И вот с Анжелой столь легко отделавшись тогда (сто рублей и тотчас съеду) он вздохнул свободно, на крутом троллейбусном вираже покидая Ялту, и не то чтобы забыл (он не забывал ничего никогда, даже в узком любовном значении этого слова) а удалил девушку в память, вторгся в другую, полную и уже немолодую красавицу из нотного магазина,
20
Цель встречи была ясна и вполне корыстна. Анжела дала ему тетрадку, исписанную красивым и круглым. Стаканский представил себе синий ворох партитур — беспомощных, жутких, однако, читать принялся с волнением.
Начало было ожидаемым, и важно было удержаться, чтобы не вздохнуть, словно Анжела стояла на ковре напротив, в потных руках сжимая скрипку, но вдруг Стаканский споткнулся о недурной образ, затем перечитал одну коротенькую фугу и удивился ее ясной двойственности, наконец, вернулся в начало и внимательно прочитал всю тетрадь.
Фуги были великолепны. В них не было и следа воющей, прижавшей ладони ко лбу девушки. Перед ним был композитор, равный по силе Скрябину, Шнитке… Ялта, чей воздух уже столетие был полон дыханием русской богемы, рано или поздно должна была породить гения.
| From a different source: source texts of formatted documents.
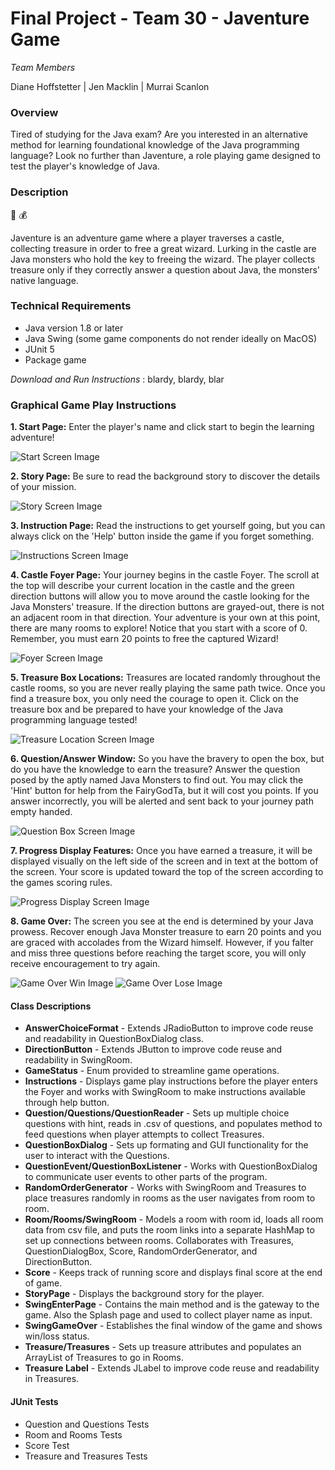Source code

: # Final Project - Team 30 - Javenture Game

*Team Members*

Diane Hoffstetter | Jen Macklin | Murrai Scanlon

### Overview

Tired of studying for the Java exam? Are you interested in an alternative method for learning foundational knowledge of the Java programming language? Look no further than Javenture, a role playing game designed to test the player's knowledge of Java. 

### Description
:european_castle:  :moneybag:  

Javenture is an adventure game where a player traverses a castle, collecting treasure in order to free a great wizard. Lurking in the castle are Java monsters who hold the key to freeing the wizard. The player collects treasure only if they correctly answer a question about Java, the monsters' native language. 

### Technical Requirements

* Java version 1.8 or later
* Java Swing (some game components do not render ideally on MacOS)
* JUnit 5
* Package game

*Download and Run Instructions* : blardy, blardy, blar


### Graphical Game Play Instructions



**1. Start Page:** Enter the player's name and click start to begin the learning adventure!

![Start Screen Image](images/screenstart.png)



**2. Story Page:** Be sure to read the background story to discover the details of your mission.

![Story Screen Image](images/screenstory.png)

**3. Instruction Page:** Read the instructions to get yourself going, but you can always click on the 'Help' button inside the game if you forget something.

![Instructions Screen Image](images/screeninstructions.png)

**4. Castle Foyer Page:**  Your journey begins in the castle Foyer. The scroll at the top will describe your current location in the castle and the green direction buttons will allow you to move around the castle looking for the Java Monsters' treasure. If the direction buttons are grayed-out, there is not an adjacent room in that direction. Your adventure is your own at this point, there are many rooms to explore! Notice that you start with a score of 0. Remember, you must earn 20 points to free the captured Wizard!

![Foyer Screen Image](images/screenfoyer.png)

**5. Treasure Box Locations:** Treasures are located randomly throughout the castle rooms, so you are never really playing the same path twice. Once you find a treasure box, you only need the courage to open it. Click on the treasure box and be prepared to have your knowledge of the Java programming language tested!

![Treasure Location Screen Image](images/screetreasurebox.png)

**6. Question/Answer Window:** So you have the bravery to open the box, but do you have the knowledge to earn the treasure? Answer the question posed by the aptly named Java Monsters to find out. You may click the 'Hint' button for help from the FairyGodTa, but it will cost you points. If you answer incorrectly, you will be alerted and sent back to your journey path empty handed.

![Question Box Screen Image](images/screenquestion.png)

**7. Progress Display Features:** Once you have earned a treasure, it will be displayed visually on the left side of the screen and in text at the bottom of the screen. Your score is updated toward the top of the screen according to the games scoring rules.

![Progress Display Screen Image](images/screenprogressdisplay.png)

**8. Game Over:** 
The screen you see at the end is determined by your Java prowess. Recover enough Java Monster treasure to earn 20 points and you are graced with accolades from the Wizard himself. However, if you falter and miss three questions before reaching the target score, you will only receive encouragement to try again.

![Game Over Win Image](images/screenwin.png)
 ![Game Over Lose Image](images/screenlose.png)




#### Class Descriptions


* **AnswerChoiceFormat** - Extends JRadioButton to improve code reuse and readability in QuestionBoxDialog class.
* **DirectionButton** - Extends JButton to improve code reuse and readability in SwingRoom.
* **GameStatus** - Enum provided to streamline game operations.
* **Instructions** - Displays game play instructions before the player enters the Foyer and works with SwingRoom to make instructions available through help button. 
* **Question/Questions/QuestionReader** - Sets up multiple choice questions with hint, reads in .csv of questions, and populates method to feed questions when player attempts to collect Treasures. 
* **QuestionBoxDialog** - Sets up formating and GUI functionality for the user to interact with the Questions.
* **QuestionEvent/QuestionBoxListener** - Works with QuestionBoxDialog to communicate user events to other parts of the program.
* **RandomOrderGenerator** - Works with SwingRoom and Treasures to place treasures randomly in rooms as the user navigates from room to room.
* **Room/Rooms/SwingRoom** - Models a room with room id, loads all room data from csv file, and puts the room links into a separate HashMap to set up connections between rooms. Collaborates with Treasures, QuestionDialogBox, Score, RandomOrderGenerator, and DirectionButton.
* **Score** - Keeps track of running score and displays final score at the end of game.
* **StoryPage** - Displays the background story for the player.
* **SwingEnterPage** - Contains the main method and is the gateway to the game. Also the Splash page and used to collect player name as input.
* **SwingGameOver** - Establishes the final window of the game and shows win/loss status.
* **Treasure/Treasures** - Sets up treasure attributes and populates an ArrayList of Treasures to go in Rooms.
* **Treasure Label** - Extends JLabel to improve code reuse and readability in Treasures.



#### JUnit Tests

* Question and Questions Tests
* Room and Rooms Tests
* Score Test
* Treasure and Treasures Tests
В этом внезапном свете собственные рукописи показались Стаканскому маленькими. Он окинул взглядом полку над столом. Пять симфоний, выстроенных по длине жизни от классики до полной додекафонии, по мере разрушения души. Опера по мотивам стихов Солженицына, написанная в соавторстве и незаконченная по причине смерти соавтора. Несколько десятков пьес, этюдов, зарисовок, даже элементарных песен. Ни одна его вещь не была опубликована, ни разу не была исполнена, иногда он играл отрывки друзьям, выдавая за малоизвестные сочинения западных лабухов, как-то раз послал анонимно симфонию ре-минор «Мраморный конь» Джигге Шостаковичу и не получил ответа… Для всех он был скромным, стареющим, исполнительным контрабасистом, и никто не знал, что эти папки ждут своего часа, что однажды звуки, рожденные в его сердце, загремят по всему миру. Все это было слишком ново, слишком хорошо, чтобы жить при жизни автора. Ах, чтоб вы сгорели! — сказал Стаканский своим рукописям и представил, как скручиваются в огне нотные листы, как ползут, извиваясь, некогда прямые линейки, и от этого неожиданного искривления, смещения зрачков, вдруг знакомо застучала кровь в лобных долях, замерло сердце, Стаканский подбежал к «Шредеру», дрожа, откинул крышку, припал, как пьяница, к клавишам и, запрокинув голову, проиграл несколько тут же пришедших в голову пассажей. Это надо записать, — он нервно затряс в воздухе пальцами, ища бумагу и ручку, но тут в дверь позвонили, и великая музыка мгновенно умерла, не родившись…
На пороге — в яркорозовом свитере, в золотистозеленой свободной юбке — стояла Анжела. Из-за ее спины выглядывал худенький очкастый мальчик, точная копия Стаканского в отрочестве. Он бережно держал в руках какой-то шарообразный, завернутый в махровое полотенце предмет.
— Мой младший брат Андж! — отрекомендовала Анжела, и мальчик с достоинством щелкнул каблуками.
Девушка выбежала на середину комнаты, огляделась и, указав на свободное место на столе, хлопнула в ладоши. Андж проворно подошел, разыгрывая заранее отрепетированную сцену, поставил свою ношу на стол и артистическим жестом сорвал полотенце. Анжела выключила в комнате свет.
— Ап!
Стаканский закричал. Обняв дверной косяк, он стал медленно сползать на пол, изо рта повалила белая пережеванная кашица.
— Господи, господи! — запричитала Анжела, наклоняясь к нему. — Скорее свет! Воды! Батюшки! — всплеснула она руками. — Мы же пошутили, Борис Николаевич, мы всегда так шутим, в Ялте, зимой, выскакивая из кустов тамариска… Андж! Погаси свечу. Вот так. Полотенце, валидол… С вами все в порядке?
— Да, — сказал Стаканский, садясь на полу. — Все хорошо. Нервы, знаете ли, старость… Ну и весело же вы меня! Ух! Люблю веселых, бойких ребят, не обделенных чувством юмора. М-да.